ML Infrastructure Engineer

Scaled Cognition

Scaled Cognition

Software Engineering, Other Engineering, Data Science
United States
Posted on Tuesday, June 25, 2024

Scaled Cognition is developing a new generation of rational, controllable AI models deployable as domain experts for grounded, real-world applications.

As a ML Infrastructure Engineer at Scaled Cognition you will:

  • Design and develop the GPU infrastructure that powers our AI models.
  • Ensure that our infrastructure can scale.
  • Collaborate with research scientists and product engineers to streamline the end-to-end process from model development to production deployment.

Example projects could include:

  • Automated GPU Provisioning: Design an automated provisioning system to dynamically allocate GPUs based on workload demands.
  • Benchmarking Pipeline: Develop a pipeline for running benchmarking experiments, enabling comparative analysis of model performance.
  • Experiment Analysis: Build monitoring and analysis tools to track experiment progress, monitor performance metrics, and visualize results.
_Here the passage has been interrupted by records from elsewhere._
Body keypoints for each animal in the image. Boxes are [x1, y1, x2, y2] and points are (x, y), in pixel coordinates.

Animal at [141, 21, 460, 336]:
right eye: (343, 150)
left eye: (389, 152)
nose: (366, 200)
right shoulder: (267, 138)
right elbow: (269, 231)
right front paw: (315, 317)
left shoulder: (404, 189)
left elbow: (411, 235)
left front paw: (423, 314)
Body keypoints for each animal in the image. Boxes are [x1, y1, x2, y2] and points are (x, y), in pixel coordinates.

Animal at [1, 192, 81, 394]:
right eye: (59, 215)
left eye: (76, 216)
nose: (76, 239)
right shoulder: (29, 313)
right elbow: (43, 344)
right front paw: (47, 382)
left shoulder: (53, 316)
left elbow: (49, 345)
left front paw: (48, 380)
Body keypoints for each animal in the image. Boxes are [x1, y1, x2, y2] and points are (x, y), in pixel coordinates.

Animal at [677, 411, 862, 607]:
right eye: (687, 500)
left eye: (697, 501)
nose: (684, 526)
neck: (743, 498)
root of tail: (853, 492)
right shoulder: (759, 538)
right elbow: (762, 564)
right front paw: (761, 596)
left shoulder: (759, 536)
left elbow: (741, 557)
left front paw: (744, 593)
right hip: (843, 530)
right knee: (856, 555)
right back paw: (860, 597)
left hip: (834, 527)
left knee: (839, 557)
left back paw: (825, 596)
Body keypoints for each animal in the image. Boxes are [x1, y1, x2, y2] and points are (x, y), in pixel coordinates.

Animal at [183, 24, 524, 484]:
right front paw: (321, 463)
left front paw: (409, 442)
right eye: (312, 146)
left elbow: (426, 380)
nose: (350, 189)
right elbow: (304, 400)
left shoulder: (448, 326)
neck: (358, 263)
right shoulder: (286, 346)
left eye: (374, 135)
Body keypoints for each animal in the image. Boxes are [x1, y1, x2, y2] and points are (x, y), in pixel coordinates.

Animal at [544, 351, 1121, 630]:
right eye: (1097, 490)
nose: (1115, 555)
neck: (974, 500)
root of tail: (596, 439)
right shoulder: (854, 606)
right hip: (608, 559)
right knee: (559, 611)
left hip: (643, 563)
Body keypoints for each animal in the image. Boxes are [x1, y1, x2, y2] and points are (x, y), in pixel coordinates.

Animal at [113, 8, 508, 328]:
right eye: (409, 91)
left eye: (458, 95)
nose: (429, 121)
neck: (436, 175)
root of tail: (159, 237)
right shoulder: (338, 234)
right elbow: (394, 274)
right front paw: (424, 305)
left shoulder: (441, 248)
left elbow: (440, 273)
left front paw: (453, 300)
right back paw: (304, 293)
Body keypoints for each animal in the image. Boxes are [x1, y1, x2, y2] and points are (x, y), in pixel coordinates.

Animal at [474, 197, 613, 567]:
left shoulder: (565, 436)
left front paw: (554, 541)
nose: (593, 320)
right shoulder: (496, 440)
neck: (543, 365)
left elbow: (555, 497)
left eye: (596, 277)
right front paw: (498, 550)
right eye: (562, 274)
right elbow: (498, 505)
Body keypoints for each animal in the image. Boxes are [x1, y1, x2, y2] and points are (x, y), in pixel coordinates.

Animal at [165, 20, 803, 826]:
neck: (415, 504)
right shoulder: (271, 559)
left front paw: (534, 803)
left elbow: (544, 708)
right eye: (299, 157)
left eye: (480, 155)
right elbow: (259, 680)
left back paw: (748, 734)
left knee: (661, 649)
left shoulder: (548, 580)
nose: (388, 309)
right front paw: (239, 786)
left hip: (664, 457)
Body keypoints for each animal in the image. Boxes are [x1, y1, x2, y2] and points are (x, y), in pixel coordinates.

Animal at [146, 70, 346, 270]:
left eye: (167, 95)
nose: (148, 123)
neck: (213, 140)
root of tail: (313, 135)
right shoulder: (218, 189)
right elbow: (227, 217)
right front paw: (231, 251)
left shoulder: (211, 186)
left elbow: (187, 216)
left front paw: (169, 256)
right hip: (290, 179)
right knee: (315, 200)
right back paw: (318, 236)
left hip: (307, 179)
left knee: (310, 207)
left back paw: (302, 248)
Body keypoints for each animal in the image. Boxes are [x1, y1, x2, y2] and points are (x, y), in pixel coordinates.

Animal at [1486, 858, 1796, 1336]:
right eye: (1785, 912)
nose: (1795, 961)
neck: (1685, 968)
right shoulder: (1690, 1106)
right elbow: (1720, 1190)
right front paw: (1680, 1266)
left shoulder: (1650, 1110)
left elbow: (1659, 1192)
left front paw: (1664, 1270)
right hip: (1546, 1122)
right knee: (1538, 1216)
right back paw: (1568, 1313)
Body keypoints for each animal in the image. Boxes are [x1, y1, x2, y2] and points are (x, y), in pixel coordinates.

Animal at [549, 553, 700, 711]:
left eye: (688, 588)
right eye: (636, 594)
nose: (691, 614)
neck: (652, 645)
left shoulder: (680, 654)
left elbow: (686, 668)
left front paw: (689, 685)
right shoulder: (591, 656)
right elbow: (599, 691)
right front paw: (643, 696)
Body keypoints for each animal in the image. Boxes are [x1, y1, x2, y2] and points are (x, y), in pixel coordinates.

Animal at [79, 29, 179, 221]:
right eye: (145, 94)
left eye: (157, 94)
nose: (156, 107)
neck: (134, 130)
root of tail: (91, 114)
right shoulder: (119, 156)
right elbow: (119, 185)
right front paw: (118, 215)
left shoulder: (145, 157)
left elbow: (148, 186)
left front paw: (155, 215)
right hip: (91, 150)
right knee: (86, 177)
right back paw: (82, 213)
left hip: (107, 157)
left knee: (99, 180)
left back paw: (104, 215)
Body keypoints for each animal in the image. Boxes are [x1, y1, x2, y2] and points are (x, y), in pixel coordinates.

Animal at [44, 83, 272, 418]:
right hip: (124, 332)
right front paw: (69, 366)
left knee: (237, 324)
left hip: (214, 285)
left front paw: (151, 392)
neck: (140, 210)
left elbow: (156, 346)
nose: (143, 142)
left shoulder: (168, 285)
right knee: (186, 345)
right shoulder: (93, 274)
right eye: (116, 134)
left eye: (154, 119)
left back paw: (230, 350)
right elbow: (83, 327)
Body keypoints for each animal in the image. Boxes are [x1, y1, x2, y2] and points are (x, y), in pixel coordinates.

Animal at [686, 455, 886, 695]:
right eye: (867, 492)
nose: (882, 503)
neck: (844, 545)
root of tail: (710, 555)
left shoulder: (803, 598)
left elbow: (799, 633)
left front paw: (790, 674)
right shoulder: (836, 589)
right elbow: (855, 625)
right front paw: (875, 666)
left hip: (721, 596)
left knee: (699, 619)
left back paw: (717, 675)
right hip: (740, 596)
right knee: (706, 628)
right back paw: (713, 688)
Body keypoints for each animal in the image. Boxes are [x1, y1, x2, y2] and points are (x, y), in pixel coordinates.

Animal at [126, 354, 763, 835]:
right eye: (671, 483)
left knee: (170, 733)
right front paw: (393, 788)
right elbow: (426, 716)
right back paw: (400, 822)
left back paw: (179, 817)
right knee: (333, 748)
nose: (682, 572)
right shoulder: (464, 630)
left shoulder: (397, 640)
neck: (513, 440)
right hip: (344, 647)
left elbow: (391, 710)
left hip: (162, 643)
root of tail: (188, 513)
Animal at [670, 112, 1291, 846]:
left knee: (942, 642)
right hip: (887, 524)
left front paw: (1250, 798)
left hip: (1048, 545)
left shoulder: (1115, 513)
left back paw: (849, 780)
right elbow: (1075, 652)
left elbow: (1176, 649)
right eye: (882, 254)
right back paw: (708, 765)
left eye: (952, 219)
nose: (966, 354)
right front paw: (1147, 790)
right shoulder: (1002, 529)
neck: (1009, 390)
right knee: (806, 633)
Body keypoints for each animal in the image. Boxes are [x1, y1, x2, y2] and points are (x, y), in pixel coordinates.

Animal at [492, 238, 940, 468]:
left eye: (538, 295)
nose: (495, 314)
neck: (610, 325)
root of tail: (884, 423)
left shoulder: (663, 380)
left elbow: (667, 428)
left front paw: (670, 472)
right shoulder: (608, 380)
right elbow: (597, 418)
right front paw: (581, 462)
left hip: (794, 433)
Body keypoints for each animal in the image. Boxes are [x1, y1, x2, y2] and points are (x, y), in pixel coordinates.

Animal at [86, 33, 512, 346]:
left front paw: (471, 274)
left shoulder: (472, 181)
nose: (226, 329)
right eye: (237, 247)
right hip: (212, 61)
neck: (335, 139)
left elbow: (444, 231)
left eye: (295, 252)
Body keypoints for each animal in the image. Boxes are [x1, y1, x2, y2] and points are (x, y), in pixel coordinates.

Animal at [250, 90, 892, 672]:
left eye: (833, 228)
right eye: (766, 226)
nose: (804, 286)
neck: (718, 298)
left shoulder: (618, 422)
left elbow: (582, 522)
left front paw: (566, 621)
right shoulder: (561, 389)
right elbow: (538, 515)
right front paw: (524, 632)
You might be the right person for the job if you:

  • Are a continuous learner and are eager to explore new tools and technologies.
  • Thrive in a dynamic environment and are comfortable adapting to changing priorities while maintaining a focus on delivering high-quality solutions.
  • Have successfully navigated projects with significant product and technical ambiguity, and you excel at the intersection of complex technical challenges and user-focused solutions.

Preferred Qualifications:

  • Prior experience designing and implementing GPU infrastructure.
  • Experience with ML Ops tools such as MLflow, TensorBoard, or Weights & Biases.
  • A strong sense for scalability and developing secure, highly reliable environments.